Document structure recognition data
###
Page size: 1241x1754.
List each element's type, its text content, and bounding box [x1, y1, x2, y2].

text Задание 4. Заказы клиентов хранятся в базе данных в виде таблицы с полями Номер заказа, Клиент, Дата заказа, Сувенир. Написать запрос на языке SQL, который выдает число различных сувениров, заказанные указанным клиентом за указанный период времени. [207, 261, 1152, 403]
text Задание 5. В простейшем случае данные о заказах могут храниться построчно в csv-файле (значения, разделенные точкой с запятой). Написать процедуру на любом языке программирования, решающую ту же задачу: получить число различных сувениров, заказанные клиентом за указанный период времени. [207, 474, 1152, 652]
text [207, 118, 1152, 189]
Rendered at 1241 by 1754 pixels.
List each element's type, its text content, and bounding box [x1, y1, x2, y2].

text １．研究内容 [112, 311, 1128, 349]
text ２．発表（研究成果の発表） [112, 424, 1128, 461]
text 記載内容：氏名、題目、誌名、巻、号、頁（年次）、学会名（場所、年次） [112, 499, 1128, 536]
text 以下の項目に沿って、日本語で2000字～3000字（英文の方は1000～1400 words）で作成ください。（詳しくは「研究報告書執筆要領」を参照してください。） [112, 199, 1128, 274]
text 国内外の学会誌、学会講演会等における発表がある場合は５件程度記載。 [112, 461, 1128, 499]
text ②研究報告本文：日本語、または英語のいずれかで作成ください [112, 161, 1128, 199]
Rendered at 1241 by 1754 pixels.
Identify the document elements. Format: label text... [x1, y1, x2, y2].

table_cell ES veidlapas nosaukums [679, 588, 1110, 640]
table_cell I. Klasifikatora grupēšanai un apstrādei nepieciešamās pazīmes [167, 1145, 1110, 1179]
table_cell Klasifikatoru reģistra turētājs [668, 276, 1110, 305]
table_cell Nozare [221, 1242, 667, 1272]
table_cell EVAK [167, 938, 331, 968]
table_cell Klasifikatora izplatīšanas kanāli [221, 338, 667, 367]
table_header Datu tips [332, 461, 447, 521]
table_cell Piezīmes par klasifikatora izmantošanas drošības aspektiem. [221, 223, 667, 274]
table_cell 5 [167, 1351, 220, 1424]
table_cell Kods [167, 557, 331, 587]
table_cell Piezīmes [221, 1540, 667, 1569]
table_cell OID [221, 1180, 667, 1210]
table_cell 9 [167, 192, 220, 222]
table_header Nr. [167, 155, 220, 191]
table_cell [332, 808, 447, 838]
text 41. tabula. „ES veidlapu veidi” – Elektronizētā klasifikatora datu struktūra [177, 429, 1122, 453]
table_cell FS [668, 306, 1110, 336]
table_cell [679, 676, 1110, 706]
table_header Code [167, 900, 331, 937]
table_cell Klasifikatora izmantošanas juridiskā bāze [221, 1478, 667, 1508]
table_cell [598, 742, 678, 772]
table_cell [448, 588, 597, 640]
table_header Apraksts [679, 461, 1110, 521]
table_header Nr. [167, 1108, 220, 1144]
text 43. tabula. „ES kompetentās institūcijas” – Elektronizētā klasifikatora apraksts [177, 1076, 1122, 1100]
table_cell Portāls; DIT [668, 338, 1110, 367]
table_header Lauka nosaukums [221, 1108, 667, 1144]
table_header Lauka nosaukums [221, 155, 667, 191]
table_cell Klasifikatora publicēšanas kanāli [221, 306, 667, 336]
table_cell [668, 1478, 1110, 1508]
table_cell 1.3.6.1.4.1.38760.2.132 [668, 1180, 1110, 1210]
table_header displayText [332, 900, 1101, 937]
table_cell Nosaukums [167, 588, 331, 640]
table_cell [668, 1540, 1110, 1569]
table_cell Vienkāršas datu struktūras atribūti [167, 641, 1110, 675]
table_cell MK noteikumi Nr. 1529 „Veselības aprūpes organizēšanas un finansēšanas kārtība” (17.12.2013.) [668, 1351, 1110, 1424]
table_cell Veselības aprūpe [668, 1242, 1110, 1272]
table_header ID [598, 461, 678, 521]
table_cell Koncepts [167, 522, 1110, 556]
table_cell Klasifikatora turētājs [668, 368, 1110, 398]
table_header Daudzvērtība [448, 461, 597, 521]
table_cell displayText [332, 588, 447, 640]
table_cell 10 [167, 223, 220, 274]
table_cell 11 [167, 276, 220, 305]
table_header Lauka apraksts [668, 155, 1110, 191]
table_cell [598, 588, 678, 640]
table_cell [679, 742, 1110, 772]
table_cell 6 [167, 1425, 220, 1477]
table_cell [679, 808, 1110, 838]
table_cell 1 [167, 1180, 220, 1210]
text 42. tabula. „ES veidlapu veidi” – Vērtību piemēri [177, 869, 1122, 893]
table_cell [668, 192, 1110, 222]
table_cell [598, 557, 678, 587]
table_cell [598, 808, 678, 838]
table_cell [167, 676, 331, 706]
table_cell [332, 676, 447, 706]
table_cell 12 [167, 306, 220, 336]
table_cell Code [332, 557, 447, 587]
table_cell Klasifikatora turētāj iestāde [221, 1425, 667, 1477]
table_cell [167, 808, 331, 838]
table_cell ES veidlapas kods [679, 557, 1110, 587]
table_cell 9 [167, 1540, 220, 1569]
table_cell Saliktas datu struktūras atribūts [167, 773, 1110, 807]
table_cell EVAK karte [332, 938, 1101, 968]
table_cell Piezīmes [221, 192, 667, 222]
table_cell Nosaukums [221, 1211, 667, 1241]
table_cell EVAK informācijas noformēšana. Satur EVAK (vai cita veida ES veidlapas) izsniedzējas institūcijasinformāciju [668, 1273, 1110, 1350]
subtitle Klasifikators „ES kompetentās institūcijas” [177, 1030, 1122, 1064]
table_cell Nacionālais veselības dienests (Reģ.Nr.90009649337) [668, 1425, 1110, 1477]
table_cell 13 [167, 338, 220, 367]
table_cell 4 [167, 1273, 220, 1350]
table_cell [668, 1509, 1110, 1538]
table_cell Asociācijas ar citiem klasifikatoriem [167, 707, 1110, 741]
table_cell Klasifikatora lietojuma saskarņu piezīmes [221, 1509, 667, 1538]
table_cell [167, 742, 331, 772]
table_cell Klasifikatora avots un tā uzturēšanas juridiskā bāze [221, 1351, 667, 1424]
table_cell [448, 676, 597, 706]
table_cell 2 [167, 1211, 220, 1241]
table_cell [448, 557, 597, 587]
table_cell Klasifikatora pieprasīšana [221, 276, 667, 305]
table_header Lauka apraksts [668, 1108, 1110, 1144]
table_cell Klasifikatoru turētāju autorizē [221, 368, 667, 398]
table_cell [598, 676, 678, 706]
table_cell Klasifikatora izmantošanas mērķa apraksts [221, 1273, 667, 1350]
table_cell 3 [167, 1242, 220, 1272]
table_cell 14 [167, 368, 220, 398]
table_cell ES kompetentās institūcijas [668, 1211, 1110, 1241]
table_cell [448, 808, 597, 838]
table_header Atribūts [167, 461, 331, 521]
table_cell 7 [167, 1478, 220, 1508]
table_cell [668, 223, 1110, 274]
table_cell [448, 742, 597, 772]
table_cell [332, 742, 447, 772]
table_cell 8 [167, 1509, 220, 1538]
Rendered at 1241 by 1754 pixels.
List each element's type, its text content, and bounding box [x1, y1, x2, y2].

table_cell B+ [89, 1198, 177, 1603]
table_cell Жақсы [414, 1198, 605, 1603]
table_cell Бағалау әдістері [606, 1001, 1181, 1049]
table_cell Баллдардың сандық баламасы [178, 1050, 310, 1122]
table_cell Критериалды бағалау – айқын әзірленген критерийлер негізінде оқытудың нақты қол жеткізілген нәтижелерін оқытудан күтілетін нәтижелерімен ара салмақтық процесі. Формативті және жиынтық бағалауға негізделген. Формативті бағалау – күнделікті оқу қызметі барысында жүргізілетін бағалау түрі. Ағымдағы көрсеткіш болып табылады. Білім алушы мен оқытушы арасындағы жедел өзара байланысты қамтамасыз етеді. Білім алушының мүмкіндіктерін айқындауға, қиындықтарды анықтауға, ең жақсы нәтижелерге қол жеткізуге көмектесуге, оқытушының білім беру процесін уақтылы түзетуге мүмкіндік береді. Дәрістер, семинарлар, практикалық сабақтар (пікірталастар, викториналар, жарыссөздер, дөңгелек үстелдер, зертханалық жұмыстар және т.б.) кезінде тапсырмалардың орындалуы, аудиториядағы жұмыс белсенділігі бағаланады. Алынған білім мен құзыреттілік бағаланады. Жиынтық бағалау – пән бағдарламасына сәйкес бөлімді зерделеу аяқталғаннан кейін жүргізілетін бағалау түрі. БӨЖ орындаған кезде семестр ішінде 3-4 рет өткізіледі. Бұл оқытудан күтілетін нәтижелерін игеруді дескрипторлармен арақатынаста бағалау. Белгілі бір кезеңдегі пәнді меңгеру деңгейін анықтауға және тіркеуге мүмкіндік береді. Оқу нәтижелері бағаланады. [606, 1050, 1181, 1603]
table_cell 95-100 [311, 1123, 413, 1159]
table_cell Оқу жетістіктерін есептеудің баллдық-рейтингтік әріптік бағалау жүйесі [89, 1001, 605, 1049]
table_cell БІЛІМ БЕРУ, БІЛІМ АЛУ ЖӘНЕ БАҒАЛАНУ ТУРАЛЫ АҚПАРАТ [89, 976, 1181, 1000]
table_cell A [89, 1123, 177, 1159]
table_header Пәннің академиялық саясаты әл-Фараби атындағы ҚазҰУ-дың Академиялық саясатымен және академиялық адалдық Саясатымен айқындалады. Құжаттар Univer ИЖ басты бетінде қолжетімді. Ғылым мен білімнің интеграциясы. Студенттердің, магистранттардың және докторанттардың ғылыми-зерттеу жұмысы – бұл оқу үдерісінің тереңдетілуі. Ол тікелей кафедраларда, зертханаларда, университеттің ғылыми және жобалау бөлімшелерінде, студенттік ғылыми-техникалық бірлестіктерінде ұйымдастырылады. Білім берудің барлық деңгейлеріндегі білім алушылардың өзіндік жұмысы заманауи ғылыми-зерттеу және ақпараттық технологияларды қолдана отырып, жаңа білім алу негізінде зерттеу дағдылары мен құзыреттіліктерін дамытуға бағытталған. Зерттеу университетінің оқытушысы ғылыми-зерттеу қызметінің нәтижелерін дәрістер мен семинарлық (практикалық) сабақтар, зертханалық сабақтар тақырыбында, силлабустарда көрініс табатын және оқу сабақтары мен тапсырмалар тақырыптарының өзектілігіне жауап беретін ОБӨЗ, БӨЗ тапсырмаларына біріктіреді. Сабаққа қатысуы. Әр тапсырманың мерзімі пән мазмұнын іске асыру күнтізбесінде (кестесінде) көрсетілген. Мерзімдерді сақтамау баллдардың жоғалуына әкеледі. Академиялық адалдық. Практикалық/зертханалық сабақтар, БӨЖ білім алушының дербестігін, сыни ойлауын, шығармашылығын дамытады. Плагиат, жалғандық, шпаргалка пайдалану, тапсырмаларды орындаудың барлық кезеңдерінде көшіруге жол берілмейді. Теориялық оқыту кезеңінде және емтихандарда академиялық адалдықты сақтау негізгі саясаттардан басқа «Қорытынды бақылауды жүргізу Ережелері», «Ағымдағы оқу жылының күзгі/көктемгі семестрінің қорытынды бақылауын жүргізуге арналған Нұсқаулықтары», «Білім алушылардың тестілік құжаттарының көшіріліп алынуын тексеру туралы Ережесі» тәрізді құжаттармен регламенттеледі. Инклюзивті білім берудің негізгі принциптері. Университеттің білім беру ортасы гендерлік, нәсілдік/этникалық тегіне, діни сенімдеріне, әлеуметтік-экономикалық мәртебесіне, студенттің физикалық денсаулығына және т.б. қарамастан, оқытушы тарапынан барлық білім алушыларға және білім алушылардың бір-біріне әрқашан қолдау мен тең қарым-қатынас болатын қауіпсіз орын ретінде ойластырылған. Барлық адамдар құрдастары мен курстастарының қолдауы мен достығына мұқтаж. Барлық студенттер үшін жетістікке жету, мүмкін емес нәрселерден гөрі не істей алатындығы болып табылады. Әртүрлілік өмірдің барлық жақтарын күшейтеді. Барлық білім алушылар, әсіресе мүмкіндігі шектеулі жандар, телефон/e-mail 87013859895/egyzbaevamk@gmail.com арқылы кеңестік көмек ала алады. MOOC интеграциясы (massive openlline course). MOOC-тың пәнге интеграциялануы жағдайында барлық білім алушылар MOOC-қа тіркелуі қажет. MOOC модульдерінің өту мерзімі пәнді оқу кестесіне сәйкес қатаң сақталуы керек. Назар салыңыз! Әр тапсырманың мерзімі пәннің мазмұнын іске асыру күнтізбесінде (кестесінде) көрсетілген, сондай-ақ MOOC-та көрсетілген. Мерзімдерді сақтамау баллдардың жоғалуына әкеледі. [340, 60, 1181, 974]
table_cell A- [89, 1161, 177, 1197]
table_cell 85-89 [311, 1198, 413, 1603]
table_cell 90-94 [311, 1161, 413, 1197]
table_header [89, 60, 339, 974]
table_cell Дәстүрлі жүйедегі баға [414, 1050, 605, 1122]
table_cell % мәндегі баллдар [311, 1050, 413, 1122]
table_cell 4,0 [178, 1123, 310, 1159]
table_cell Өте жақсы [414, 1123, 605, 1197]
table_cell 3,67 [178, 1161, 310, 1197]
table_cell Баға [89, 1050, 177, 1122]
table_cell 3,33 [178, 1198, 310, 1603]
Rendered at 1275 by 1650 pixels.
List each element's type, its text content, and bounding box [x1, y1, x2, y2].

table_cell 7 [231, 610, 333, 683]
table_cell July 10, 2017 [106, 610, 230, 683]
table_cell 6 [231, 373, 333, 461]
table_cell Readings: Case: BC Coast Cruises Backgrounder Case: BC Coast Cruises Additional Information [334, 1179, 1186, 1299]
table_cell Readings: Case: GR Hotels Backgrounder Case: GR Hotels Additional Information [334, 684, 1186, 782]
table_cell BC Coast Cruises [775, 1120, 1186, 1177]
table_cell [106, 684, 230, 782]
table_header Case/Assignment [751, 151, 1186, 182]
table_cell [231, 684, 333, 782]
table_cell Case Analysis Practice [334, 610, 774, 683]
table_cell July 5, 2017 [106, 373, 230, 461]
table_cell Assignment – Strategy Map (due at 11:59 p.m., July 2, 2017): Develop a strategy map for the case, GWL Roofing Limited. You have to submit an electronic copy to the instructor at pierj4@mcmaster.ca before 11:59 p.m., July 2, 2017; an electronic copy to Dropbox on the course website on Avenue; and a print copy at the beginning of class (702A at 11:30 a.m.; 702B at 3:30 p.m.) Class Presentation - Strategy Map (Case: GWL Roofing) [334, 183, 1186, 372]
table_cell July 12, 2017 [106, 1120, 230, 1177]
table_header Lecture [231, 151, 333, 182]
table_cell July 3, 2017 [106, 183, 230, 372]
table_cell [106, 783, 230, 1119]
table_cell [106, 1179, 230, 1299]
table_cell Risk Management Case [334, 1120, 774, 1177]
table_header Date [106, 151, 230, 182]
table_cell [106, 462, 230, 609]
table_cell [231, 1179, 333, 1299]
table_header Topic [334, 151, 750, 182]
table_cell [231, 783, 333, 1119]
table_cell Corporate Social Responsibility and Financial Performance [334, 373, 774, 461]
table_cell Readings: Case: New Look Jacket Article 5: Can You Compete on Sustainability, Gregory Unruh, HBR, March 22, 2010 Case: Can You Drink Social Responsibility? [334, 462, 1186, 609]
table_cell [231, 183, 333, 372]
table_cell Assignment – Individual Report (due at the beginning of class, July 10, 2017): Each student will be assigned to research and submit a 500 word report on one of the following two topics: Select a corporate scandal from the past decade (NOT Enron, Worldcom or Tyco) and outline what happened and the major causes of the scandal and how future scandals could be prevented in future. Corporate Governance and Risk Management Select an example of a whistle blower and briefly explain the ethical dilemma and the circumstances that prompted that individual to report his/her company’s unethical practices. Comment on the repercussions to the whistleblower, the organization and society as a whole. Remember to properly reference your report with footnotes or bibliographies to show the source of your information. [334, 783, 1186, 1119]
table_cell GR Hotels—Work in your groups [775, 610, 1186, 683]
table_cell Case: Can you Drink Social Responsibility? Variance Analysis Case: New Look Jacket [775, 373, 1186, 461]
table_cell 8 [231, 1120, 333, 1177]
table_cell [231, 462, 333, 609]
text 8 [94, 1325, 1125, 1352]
###
● **Required work**
Copy out all the lines of the records that include "kanāli".

● **Result for this exercise**
table_cell Klasifikatora izplatīšanas kanāli [221, 338, 667, 367]
table_cell Klasifikatora publicēšanas kanāli [221, 306, 667, 336]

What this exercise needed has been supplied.